| 課題の目的 |
下にある建醮の文章のうち、「[道教儀式]建醮(神壇による祈祷儀式)」から「この記事では、一般的に言われるところの「平安醮」を紹介してまいります。」までを一字も変えずに繰り返して書いてください。

| 引用本文 |
▬▬▬▬▬▬▬▬▬▬

[道教儀式]建醮(神壇による祈祷儀式)
今回はよりディープな道教の宗教儀式「建醮(ジエンジアオ)」(神壇による祈祷儀式)を、その他さまざまな道教の儀式と合わせて紹介してまいります。
[目次]
建醮について
※中元普渡の儀式
建醮は作醮や做醮とも呼ばれ、平安醮(祈安醮もしくは清醮)、中元醮、水醮、火醮、王醮、慶成醮などいろいろな種類があります。中元節に悪霊たちをもてなす「中元普渡」の儀式である中元醮や、伝染病を駆逐することを目的とした「焼王船」として知られる王醮、廟の建物が完成した際に行われる「慶成醮」もその仲間に入ります。火醮や水醮は、火災や水難で亡くなった魂を供養するために行われます。
この記事では、一般的に言われるところの「平安醮」を紹介してまいります。

▬▬▬▬▬▬▬▬▬▬

| 確認用データ |
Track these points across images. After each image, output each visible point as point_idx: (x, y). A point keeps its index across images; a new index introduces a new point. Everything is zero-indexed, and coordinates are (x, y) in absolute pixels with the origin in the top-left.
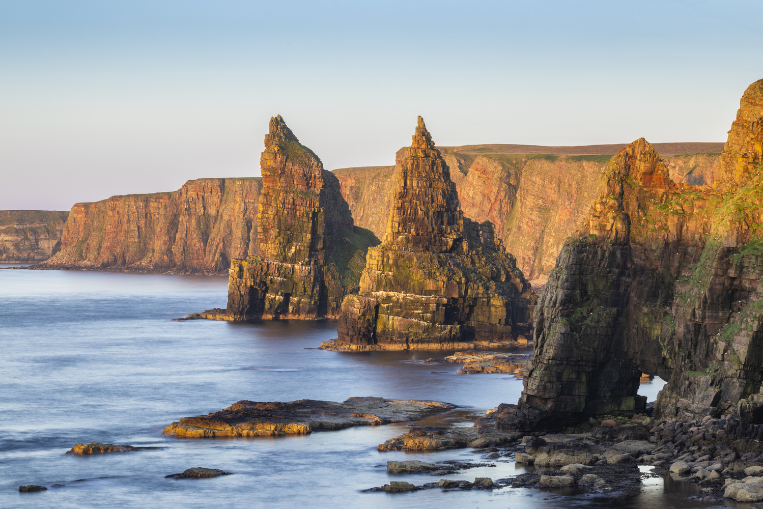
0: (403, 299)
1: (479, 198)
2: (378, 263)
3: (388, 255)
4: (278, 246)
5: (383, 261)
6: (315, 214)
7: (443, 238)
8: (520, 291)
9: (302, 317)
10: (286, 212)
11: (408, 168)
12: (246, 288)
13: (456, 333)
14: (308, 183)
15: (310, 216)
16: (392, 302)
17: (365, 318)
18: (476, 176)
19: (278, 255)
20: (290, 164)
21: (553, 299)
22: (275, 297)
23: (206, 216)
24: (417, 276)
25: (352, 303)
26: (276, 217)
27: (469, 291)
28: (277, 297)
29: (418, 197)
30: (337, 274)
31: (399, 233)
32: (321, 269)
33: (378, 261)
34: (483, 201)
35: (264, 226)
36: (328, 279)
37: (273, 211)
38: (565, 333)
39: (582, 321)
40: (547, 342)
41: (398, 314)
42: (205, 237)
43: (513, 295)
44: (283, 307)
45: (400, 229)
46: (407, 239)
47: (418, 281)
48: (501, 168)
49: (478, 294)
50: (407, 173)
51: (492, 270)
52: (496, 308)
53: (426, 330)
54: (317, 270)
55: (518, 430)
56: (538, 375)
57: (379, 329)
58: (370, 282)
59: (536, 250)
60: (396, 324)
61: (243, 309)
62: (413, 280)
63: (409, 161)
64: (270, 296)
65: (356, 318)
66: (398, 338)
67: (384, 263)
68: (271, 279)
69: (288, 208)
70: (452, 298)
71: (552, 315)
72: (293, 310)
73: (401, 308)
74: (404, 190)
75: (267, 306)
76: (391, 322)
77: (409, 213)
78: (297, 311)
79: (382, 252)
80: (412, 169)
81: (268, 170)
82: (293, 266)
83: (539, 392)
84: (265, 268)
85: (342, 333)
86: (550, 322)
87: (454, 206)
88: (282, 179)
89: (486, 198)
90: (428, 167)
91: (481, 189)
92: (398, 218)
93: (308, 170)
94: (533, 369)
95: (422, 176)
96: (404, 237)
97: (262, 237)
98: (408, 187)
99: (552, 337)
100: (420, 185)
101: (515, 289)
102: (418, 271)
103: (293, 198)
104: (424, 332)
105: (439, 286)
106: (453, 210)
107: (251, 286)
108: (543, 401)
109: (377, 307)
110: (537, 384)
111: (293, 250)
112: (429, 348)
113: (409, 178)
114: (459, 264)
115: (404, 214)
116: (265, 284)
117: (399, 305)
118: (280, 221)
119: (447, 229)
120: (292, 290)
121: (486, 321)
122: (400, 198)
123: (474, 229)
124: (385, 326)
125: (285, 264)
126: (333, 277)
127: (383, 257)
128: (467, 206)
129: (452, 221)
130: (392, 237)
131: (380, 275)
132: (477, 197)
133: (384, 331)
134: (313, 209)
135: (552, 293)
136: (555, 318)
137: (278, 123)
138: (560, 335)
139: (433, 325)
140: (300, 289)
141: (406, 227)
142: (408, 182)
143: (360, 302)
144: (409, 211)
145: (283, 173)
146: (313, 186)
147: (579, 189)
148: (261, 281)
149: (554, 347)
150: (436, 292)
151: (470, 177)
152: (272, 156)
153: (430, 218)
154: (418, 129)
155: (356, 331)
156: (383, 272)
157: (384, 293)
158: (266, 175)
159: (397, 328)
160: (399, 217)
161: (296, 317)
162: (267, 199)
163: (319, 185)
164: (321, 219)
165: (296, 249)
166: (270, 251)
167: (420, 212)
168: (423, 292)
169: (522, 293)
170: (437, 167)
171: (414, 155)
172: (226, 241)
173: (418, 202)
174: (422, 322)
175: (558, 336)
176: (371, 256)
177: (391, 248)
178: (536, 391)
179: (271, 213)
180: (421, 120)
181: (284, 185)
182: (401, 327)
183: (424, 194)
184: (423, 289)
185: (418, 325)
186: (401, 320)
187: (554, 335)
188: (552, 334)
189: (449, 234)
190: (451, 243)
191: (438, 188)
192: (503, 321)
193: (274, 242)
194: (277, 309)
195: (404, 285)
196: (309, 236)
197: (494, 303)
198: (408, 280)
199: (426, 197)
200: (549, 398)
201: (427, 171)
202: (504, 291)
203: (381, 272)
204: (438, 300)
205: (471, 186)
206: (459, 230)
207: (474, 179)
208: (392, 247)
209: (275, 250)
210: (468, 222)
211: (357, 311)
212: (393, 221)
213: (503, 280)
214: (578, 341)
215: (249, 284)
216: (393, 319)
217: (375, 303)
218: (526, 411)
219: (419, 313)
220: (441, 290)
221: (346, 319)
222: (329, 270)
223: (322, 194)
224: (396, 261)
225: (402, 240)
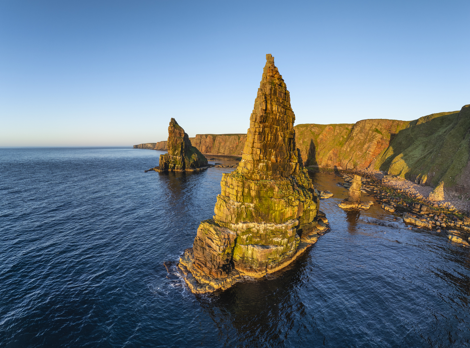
0: (265, 230)
2: (237, 193)
3: (249, 185)
5: (243, 192)
6: (182, 143)
9: (179, 170)
11: (268, 93)
16: (252, 233)
17: (225, 252)
19: (172, 154)
20: (176, 130)
24: (279, 206)
25: (208, 234)
28: (172, 165)
29: (278, 122)
33: (237, 190)
36: (186, 160)
41: (257, 244)
44: (174, 168)
45: (262, 156)
46: (267, 166)
47: (279, 211)
48: (212, 137)
58: (228, 213)
60: (257, 254)
61: (163, 168)
62: (275, 211)
64: (170, 165)
66: (258, 267)
67: (245, 194)
68: (170, 160)
73: (260, 238)
75: (169, 167)
76: (250, 252)
77: (269, 139)
78: (177, 169)
79: (243, 181)
80: (270, 94)
81: (170, 131)
82: (176, 157)
84: (169, 157)
88: (173, 134)
95: (279, 101)
96: (264, 164)
98: (268, 111)
100: (279, 111)
102: (279, 201)
105: (294, 211)
109: (236, 239)
111: (176, 153)
113: (269, 102)
115: (265, 140)
117: (259, 235)
118: (173, 145)
119: (293, 154)
120: (176, 163)
121: (307, 222)
122: (260, 122)
124: (243, 255)
125: (174, 156)
127: (243, 187)
130: (253, 165)
133: (242, 259)
137: (173, 119)
140: (178, 163)
141: (267, 153)
142: (269, 106)
143: (219, 235)
144: (270, 137)
145: (174, 132)
146: (182, 136)
148: (168, 161)
150: (292, 217)
152: (171, 128)
156: (243, 204)
157: (244, 225)
159: (257, 258)
160: (260, 143)
161: (177, 170)
164: (184, 144)
166: (170, 153)
168: (283, 221)
173: (278, 127)
174: (279, 248)
177: (251, 177)
179: (171, 143)
182: (261, 258)
183: (282, 120)
184: (282, 218)
185: (276, 251)
186: (260, 250)
194: (172, 168)
195: (265, 215)
196: (180, 149)
198: (269, 210)
199: (283, 123)
203: (240, 203)
204: (293, 224)
208: (253, 176)
211: (216, 247)
212: (253, 147)
215: (164, 162)
216: (252, 249)
217: (235, 236)
220: (295, 214)
223: (184, 137)
224: (258, 192)
225: (262, 168)
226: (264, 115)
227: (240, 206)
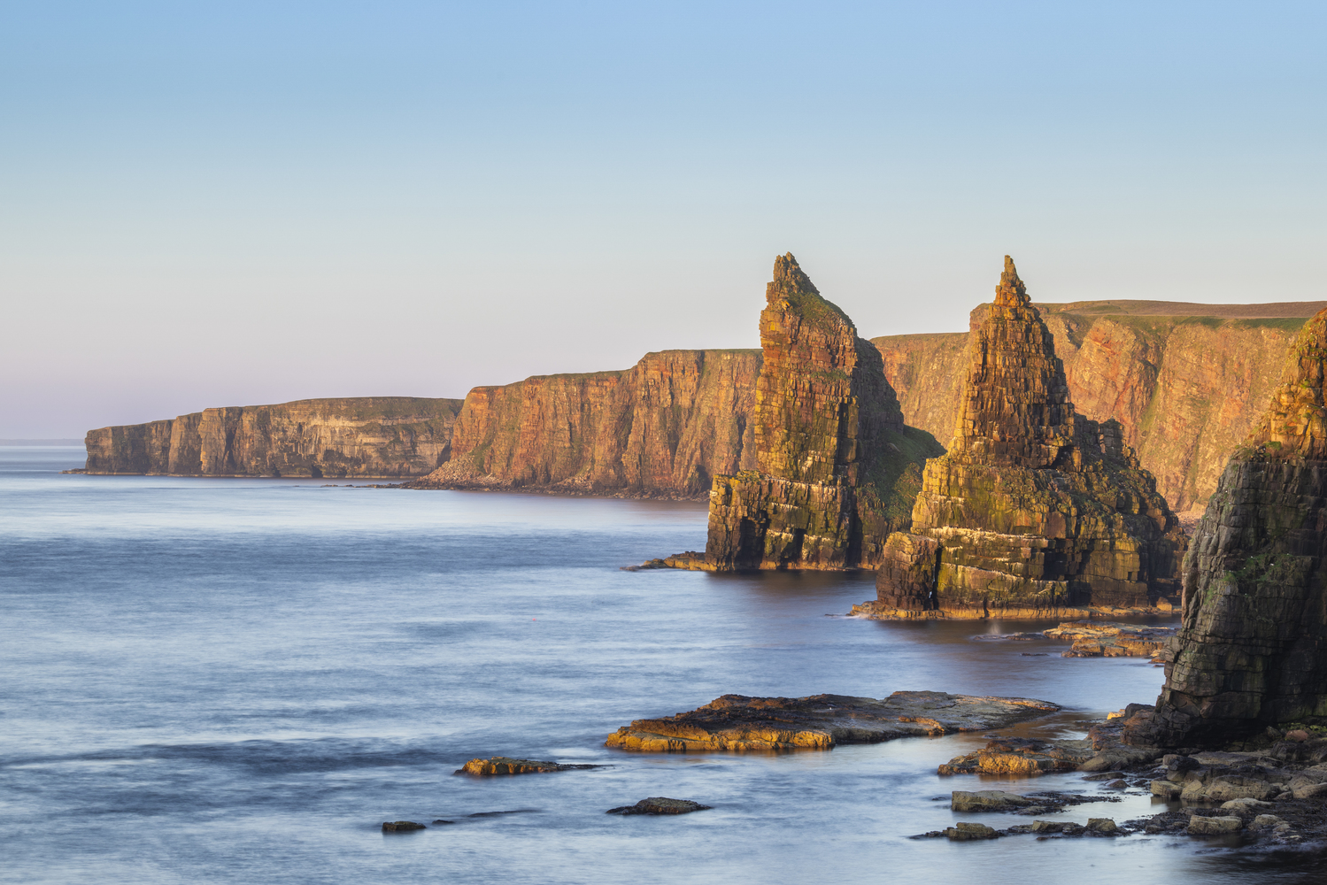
0: (980, 539)
1: (1098, 384)
2: (941, 483)
3: (956, 471)
4: (786, 455)
5: (949, 480)
6: (844, 407)
7: (1043, 446)
8: (1162, 529)
9: (822, 566)
10: (799, 404)
11: (990, 337)
12: (736, 521)
13: (1061, 593)
14: (834, 358)
15: (837, 409)
16: (963, 544)
17: (920, 568)
18: (1095, 350)
19: (785, 470)
20: (806, 329)
21: (1213, 541)
22: (781, 535)
23: (675, 408)
24: (1002, 504)
25: (899, 545)
26: (783, 410)
27: (1083, 528)
28: (784, 535)
29: (1004, 382)
30: (877, 500)
31: (974, 437)
32: (852, 492)
33: (941, 480)
34: (1106, 388)
35: (764, 424)
36: (863, 507)
37: (779, 402)
38: (1230, 595)
39: (1257, 577)
40: (1203, 608)
41: (971, 563)
42: (673, 441)
43: (1151, 535)
44: (793, 550)
45: (976, 430)
46: (987, 446)
47: (1002, 511)
48: (1133, 337)
49: (1095, 533)
50: (987, 344)
51: (1118, 496)
52: (1124, 555)
53: (1015, 588)
54: (846, 493)
55: (1156, 745)
56: (1188, 660)
57: (942, 586)
58: (929, 512)
59: (1187, 465)
60: (969, 578)
61: (731, 553)
62: (995, 510)
63: (991, 325)
64: (773, 533)
65: (906, 568)
66: (971, 600)
67: (951, 484)
68: (775, 506)
69: (803, 397)
70: (1056, 539)
71: (1211, 567)
72: (808, 556)
73: (976, 553)
74: (982, 370)
75: (768, 548)
76: (960, 575)
77: (989, 406)
78: (815, 557)
79: (948, 466)
80: (995, 338)
81: (772, 337)
82: (810, 487)
83: (1189, 685)
84: (765, 490)
85: (884, 592)
86: (1208, 578)
87: (1060, 395)
88: (794, 353)
89: (1110, 384)
90: (1020, 335)
91: (1102, 370)
92: (973, 414)
93: (833, 338)
94: (1181, 650)
95: (1011, 348)
96: (982, 443)
97: (761, 441)
98: (988, 366)
99: (1211, 600)
100: (1007, 364)
101: (1153, 526)
102: (1003, 496)
103: (810, 382)
104: (1011, 592)
105: (1036, 520)
106: (1058, 402)
107: (743, 517)
108: (1196, 701)
109: (939, 551)
110: (1187, 674)
111: (809, 462)
112: (1020, 616)
113: (990, 351)
114: (1068, 485)
115: (982, 407)
116: (765, 514)
117: (973, 548)
118: (789, 416)
119: (1049, 432)
120: (808, 525)
121: (1108, 575)
122: (975, 383)
123: (1090, 432)
124: (950, 582)
125: (796, 484)
126: (872, 505)
127: (949, 473)
128: (1081, 396)
129: (1057, 420)
130: (963, 443)
131: (945, 502)
132: (1096, 382)
133: (949, 590)
134: (840, 399)
135: (1212, 532)
136: (1215, 571)
137: (787, 265)
138: (1223, 599)
139: (1026, 581)
140: (820, 523)
141: (986, 427)
142: (989, 359)
143: (913, 544)
144: (990, 403)
145: (795, 342)
146: (841, 363)
147: (1254, 370)
148: (759, 510)
149: (1213, 617)
150: (1031, 529)
151: (1085, 351)
152: (778, 316)
153: (1023, 415)
154: (1004, 276)
155: (906, 588)
156: (949, 498)
157: (951, 530)
158: (768, 346)
159: (970, 585)
160: (974, 412)
161: (813, 566)
162: (769, 382)
163: (851, 361)
164: (853, 414)
165: (814, 461)
166: (774, 463)
167: (1007, 405)
168: (1011, 529)
169: (1164, 532)
170: (1034, 335)
171: (998, 316)
172: (706, 448)
173: (1004, 389)
174: (1008, 576)
175: (1220, 599)
176: (930, 472)
177: (961, 460)
178: (1185, 685)
179: (776, 405)
180: (1009, 261)
181: (796, 361)
182: (975, 583)
183: (1014, 376)
184: (1010, 524)
185: (1003, 580)
186: (975, 573)
187: (1213, 598)
188: (1210, 597)
189: (1052, 439)
190: (1054, 453)
191: (1036, 368)
192: (1135, 576)
193: (781, 449)
194: (783, 554)
195: (981, 517)
196: (834, 441)
197: (1121, 548)
198: (988, 510)
199: (1017, 381)
200: (1205, 696)
201: (1019, 341)
202: (1136, 529)
203: (945, 497)
204: (1034, 541)
205: (1087, 365)
206: (1067, 433)
207: (1091, 354)
208: (963, 459)
209: (782, 462)
210: (1081, 421)
211: (907, 557)
212: (964, 418)
213: (1136, 512)
214: (1251, 607)
215: (740, 514)
216: (964, 571)
217: (936, 546)
218: (1168, 716)
219: (1003, 562)
220: (1039, 526)
221: (891, 570)
222: (864, 493)
223: (856, 375)
224: (969, 481)
225: (978, 448)
226: (981, 372)
227: (945, 501)
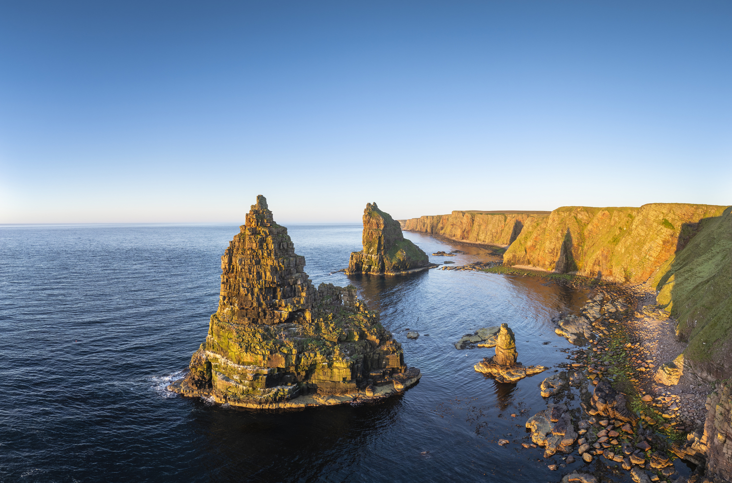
4: (366, 248)
7: (276, 312)
9: (375, 274)
10: (370, 236)
14: (379, 226)
15: (378, 238)
19: (366, 251)
22: (366, 266)
27: (303, 360)
30: (389, 258)
32: (383, 256)
36: (385, 260)
44: (369, 270)
46: (233, 311)
49: (315, 360)
50: (233, 250)
52: (340, 369)
53: (245, 392)
54: (380, 257)
61: (353, 271)
68: (364, 260)
70: (278, 368)
75: (363, 269)
78: (373, 271)
82: (372, 256)
84: (361, 256)
93: (378, 221)
103: (372, 231)
105: (259, 359)
118: (367, 239)
119: (282, 303)
121: (327, 380)
125: (368, 255)
126: (387, 259)
134: (379, 235)
139: (253, 389)
145: (369, 222)
148: (360, 261)
150: (256, 363)
152: (365, 216)
153: (256, 294)
160: (225, 291)
163: (382, 226)
165: (373, 250)
171: (242, 233)
179: (365, 237)
180: (262, 199)
181: (369, 227)
183: (247, 271)
189: (284, 307)
190: (286, 315)
192: (348, 379)
194: (366, 270)
196: (378, 245)
197: (338, 365)
199: (250, 274)
204: (257, 370)
206: (298, 302)
215: (355, 262)
222: (386, 257)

▬▬▬▬▬▬▬▬▬▬

| 解答欄 |
[道教儀式]建醮(神壇による祈祷儀式)
今回はよりディープな道教の宗教儀式「建醮(ジエンジアオ)」(神壇による祈祷儀式)を、その他さまざまな道教の儀式と合わせて紹介してまいります。
[目次]
建醮について
※中元普渡の儀式
建醮は作醮や做醮とも呼ばれ、平安醮(祈安醮もしくは清醮)、中元醮、水醮、火醮、王醮、慶成醮などいろいろな種類があります。中元節に悪霊たちをもてなす「中元普渡」の儀式である中元醮や、伝染病を駆逐することを目的とした「焼王船」として知られる王醮、廟の建物が完成した際に行われる「慶成醮」もその仲間に入ります。火醮や水醮は、火災や水難で亡くなった魂を供養するために行われます。
この記事では、一般的に言われるところの「平安醮」を紹介してまいります。